§ EXERCISE OBJECTIVE: The pictures in the listing below are to be skipped, while the lines between the line holding "nose: (203, 166)" and the line holding "left back paw: (190, 195)", inclusive, are to be output exactly.

§ DATA TO PROCESS:

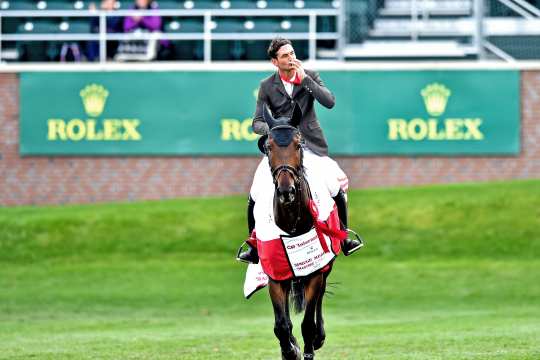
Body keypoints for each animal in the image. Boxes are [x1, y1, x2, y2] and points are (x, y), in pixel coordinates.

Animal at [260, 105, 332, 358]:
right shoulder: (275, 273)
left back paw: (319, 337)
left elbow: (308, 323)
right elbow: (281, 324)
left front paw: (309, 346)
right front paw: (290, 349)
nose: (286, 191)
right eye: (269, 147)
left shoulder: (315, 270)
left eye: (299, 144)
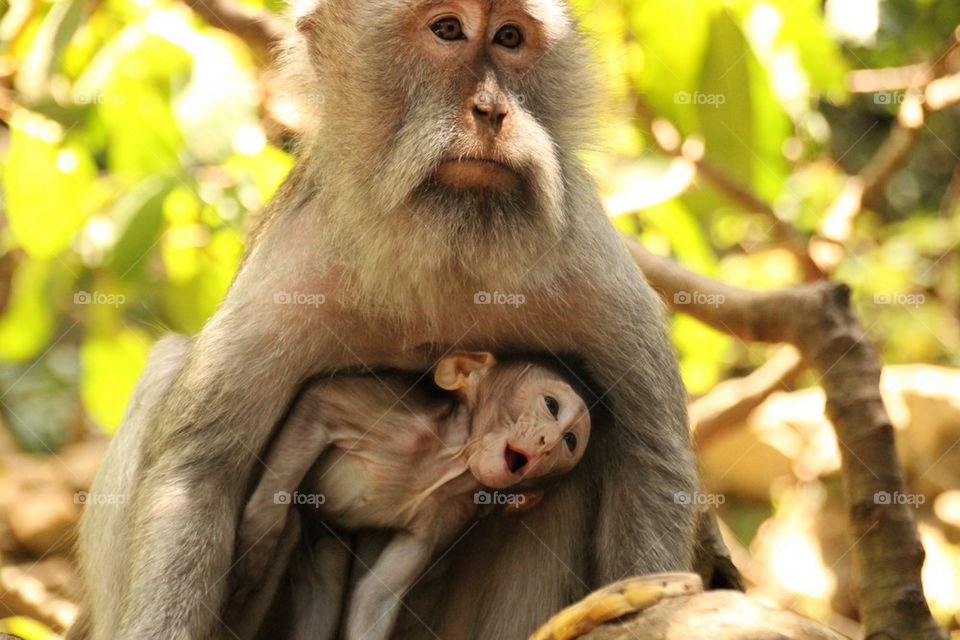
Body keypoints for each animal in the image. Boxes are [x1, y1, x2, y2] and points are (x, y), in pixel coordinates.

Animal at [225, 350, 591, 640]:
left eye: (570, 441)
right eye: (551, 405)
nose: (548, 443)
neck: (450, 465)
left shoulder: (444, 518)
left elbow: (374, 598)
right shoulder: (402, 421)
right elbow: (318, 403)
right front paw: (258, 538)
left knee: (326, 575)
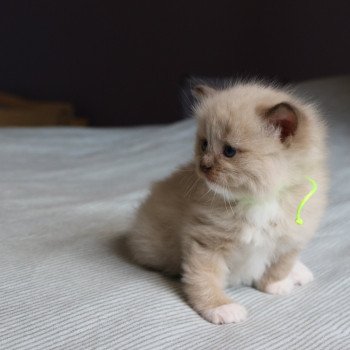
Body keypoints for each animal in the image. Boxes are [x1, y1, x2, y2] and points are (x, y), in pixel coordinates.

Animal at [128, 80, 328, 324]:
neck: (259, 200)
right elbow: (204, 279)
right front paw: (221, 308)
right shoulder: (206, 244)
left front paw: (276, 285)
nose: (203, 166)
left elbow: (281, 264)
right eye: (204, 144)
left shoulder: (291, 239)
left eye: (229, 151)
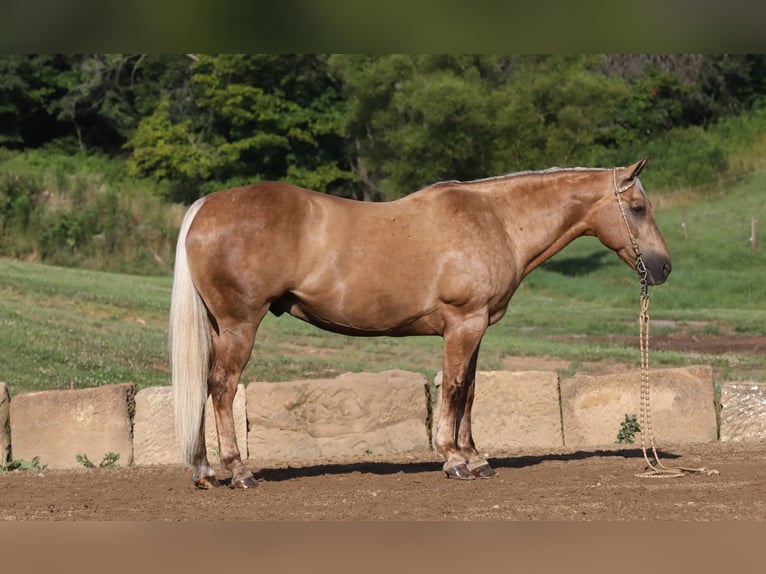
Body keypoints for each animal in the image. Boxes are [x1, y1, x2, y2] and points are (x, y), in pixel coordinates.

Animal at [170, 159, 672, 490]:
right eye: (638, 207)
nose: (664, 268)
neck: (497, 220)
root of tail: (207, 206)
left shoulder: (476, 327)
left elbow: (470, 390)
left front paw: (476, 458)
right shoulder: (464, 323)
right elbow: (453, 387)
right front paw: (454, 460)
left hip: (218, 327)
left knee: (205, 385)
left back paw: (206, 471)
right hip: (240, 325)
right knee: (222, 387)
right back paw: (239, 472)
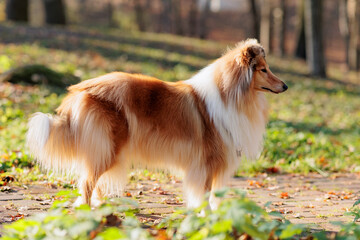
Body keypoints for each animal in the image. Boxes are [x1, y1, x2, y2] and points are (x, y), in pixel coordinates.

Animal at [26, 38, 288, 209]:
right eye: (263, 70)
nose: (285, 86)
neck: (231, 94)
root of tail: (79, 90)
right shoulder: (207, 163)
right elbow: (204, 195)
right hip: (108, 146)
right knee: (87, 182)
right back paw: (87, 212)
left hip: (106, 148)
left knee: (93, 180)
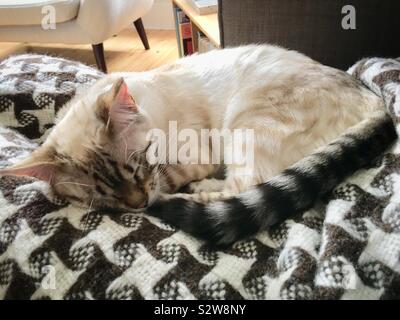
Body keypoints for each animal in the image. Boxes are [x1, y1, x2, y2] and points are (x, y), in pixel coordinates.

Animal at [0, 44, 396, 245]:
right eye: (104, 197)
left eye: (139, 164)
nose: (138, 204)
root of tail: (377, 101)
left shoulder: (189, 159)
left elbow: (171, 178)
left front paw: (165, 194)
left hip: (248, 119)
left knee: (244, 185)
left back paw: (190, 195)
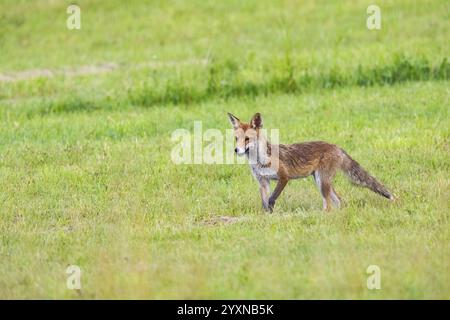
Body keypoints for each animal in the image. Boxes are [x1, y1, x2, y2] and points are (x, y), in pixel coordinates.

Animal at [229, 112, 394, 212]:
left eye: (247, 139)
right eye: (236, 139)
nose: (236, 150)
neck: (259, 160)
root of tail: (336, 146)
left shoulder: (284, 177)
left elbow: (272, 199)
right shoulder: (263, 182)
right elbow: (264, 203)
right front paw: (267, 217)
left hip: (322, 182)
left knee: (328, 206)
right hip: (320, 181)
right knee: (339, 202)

§ RESPONSE AREA:
nose: (203, 166)
left elbow: (281, 264)
right eye: (204, 144)
left shoulder: (291, 239)
left eye: (229, 151)
Body keypoints for each animal in the image. Boxes are [x1, y1, x2, y2] and points are (x, y), in pixel coordinates.

Animal at [170, 159, 672, 490]:
right eye: (638, 207)
nose: (664, 268)
neck: (497, 220)
root of tail: (207, 206)
left shoulder: (476, 327)
left elbow: (470, 390)
left front paw: (476, 458)
right shoulder: (464, 323)
right elbow: (453, 387)
right front paw: (454, 460)
left hip: (218, 327)
left knee: (205, 385)
left back paw: (206, 471)
right hip: (240, 325)
right knee: (222, 387)
right back paw: (239, 472)
Body keypoints for each animal in the image. Boxes are [x1, y1, x2, y2] and points are (x, y), in pixel coordinates.

Animal at [26, 38, 288, 209]:
right eye: (263, 70)
nose: (285, 86)
neck: (231, 94)
root of tail: (79, 90)
right shoulder: (207, 163)
right elbow: (204, 195)
right hip: (108, 146)
right knee: (87, 182)
right back paw: (87, 212)
left hip: (106, 148)
left knee: (93, 180)
Body keypoints for each animal in the image. Boxes are [x1, y1, x2, y2] and points are (x, y), in pixel coordinates.

Animal at [0, 44, 396, 245]:
right eye: (104, 197)
left eye: (139, 164)
nose: (138, 204)
root of tail: (377, 101)
left shoulder: (189, 159)
left elbow: (171, 178)
left front paw: (165, 194)
left hip: (248, 119)
left knee: (244, 185)
left back paw: (190, 195)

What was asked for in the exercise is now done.